**Exercise prompt**. The data below should be transcribed in full, with no picture included.

»»

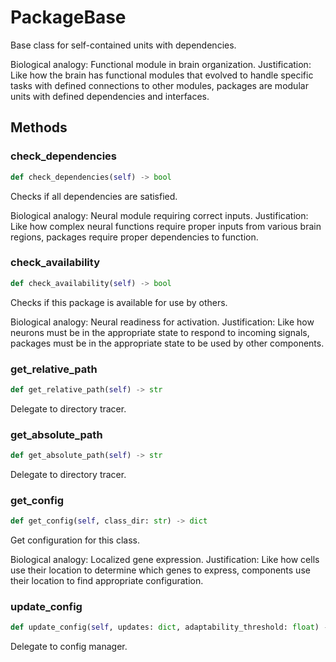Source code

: # PackageBase

Base class for self-contained units with dependencies.

Biological analogy: Functional module in brain organization.
Justification: Like how the brain has functional modules that evolved to
handle specific tasks with defined connections to other modules, packages
are modular units with defined dependencies and interfaces.

## Methods

### check_dependencies

```python
def check_dependencies(self) -> bool
```

Checks if all dependencies are satisfied.

Biological analogy: Neural module requiring correct inputs.
Justification: Like how complex neural functions require proper inputs
from various brain regions, packages require proper dependencies to function.

### check_availability

```python
def check_availability(self) -> bool
```

Checks if this package is available for use by others.

Biological analogy: Neural readiness for activation.
Justification: Like how neurons must be in the appropriate state
to respond to incoming signals, packages must be in the appropriate
state to be used by other components.

### get_relative_path

```python
def get_relative_path(self) -> str
```

Delegate to directory tracer.

### get_absolute_path

```python
def get_absolute_path(self) -> str
```

Delegate to directory tracer.

### get_config

```python
def get_config(self, class_dir: str) -> dict
```

Get configuration for this class.

Biological analogy: Localized gene expression.
Justification: Like how cells use their location to determine which
genes to express, components use their location to find appropriate
configuration.

### update_config

```python
def update_config(self, updates: dict, adaptability_threshold: float) -> bool
```

Delegate to config manager.

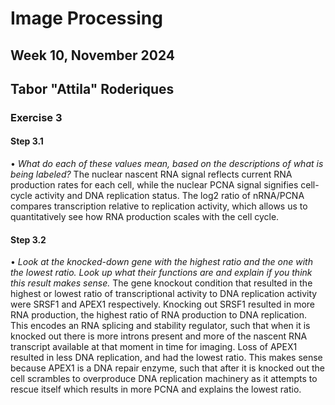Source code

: # Image Processing
## Week 10, November 2024
## Tabor "Attila" Roderiques
### Exercise 3

#### Step 3.1
• *What do each of these values mean, based on the descriptions of what is being labeled?*
The nuclear nascent RNA signal reflects current RNA production rates for each cell, while the nuclear PCNA signal signifies cell-cycle activity and DNA replication status. The log2 ratio of nRNA/PCNA compares transcription relative to replication activity, which allows us to quantitatively see how RNA production scales with the cell cycle.

#### Step 3.2
• *Look at the knocked-down gene with the highest ratio and the one with the lowest ratio. Look up what their functions are and explain if you think this result makes sense.*
The gene knockout condition that resulted in the highest or lowest ratio of transcriptional activity to DNA replication activity were SRSF1 and APEX1 respectively. Knocking out SRSF1 resulted in more RNA production, the highest ratio of RNA production to DNA replication. This encodes an RNA splicing and stability regulator, such that when it is knocked out there is more introns present and more of the nascent RNA transcript available at that moment in time for imaging. Loss of APEX1 resulted in less DNA replication, and had the lowest ratio. This makes sense because APEX1 is a DNA repair enzyme, such that after it is knocked out the cell scrambles to overproduce DNA replication machinery as it attempts to rescue itself which results in more PCNA and explains the lowest ratio.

««

**Your response**.
Source code

: # PackageBase

Base class for self-contained units with dependencies.

Biological analogy: Functional module in brain organization.
Justification: Like how the brain has functional modules that evolved to
handle specific tasks with defined connections to other modules, packages
are modular units with defined dependencies and interfaces.

## Methods

### check_dependencies

```python
def check_dependencies(self) -> bool
```

Checks if all dependencies are satisfied.

Biological analogy: Neural module requiring correct inputs.
Justification: Like how complex neural functions require proper inputs
from various brain regions, packages require proper dependencies to function.

### check_availability

```python
def check_availability(self) -> bool
```

Checks if this package is available for use by others.

Biological analogy: Neural readiness for activation.
Justification: Like how neurons must be in the appropriate state
to respond to incoming signals, packages must be in the appropriate
state to be used by other components.

### get_relative_path

```python
def get_relative_path(self) -> str
```

Delegate to directory tracer.

### get_absolute_path

```python
def get_absolute_path(self) -> str
```

Delegate to directory tracer.

### get_config

```python
def get_config(self, class_dir: str) -> dict
```

Get configuration for this class.

Biological analogy: Localized gene expression.
Justification: Like how cells use their location to determine which
genes to express, components use their location to find appropriate
configuration.

### update_config

```python
def update_config(self, updates: dict, adaptability_threshold: float) -> bool
```

Delegate to config manager.

Source code

: # Image Processing
## Week 10, November 2024
## Tabor "Attila" Roderiques
### Exercise 3

#### Step 3.1
• *What do each of these values mean, based on the descriptions of what is being labeled?*
The nuclear nascent RNA signal reflects current RNA production rates for each cell, while the nuclear PCNA signal signifies cell-cycle activity and DNA replication status. The log2 ratio of nRNA/PCNA compares transcription relative to replication activity, which allows us to quantitatively see how RNA production scales with the cell cycle.

#### Step 3.2
• *Look at the knocked-down gene with the highest ratio and the one with the lowest ratio. Look up what their functions are and explain if you think this result makes sense.*
The gene knockout condition that resulted in the highest or lowest ratio of transcriptional activity to DNA replication activity were SRSF1 and APEX1 respectively. Knocking out SRSF1 resulted in more RNA production, the highest ratio of RNA production to DNA replication. This encodes an RNA splicing and stability regulator, such that when it is knocked out there is more introns present and more of the nascent RNA transcript available at that moment in time for imaging. Loss of APEX1 resulted in less DNA replication, and had the lowest ratio. This makes sense because APEX1 is a DNA repair enzyme, such that after it is knocked out the cell scrambles to overproduce DNA replication machinery as it attempts to rescue itself which results in more PCNA and explains the lowest ratio.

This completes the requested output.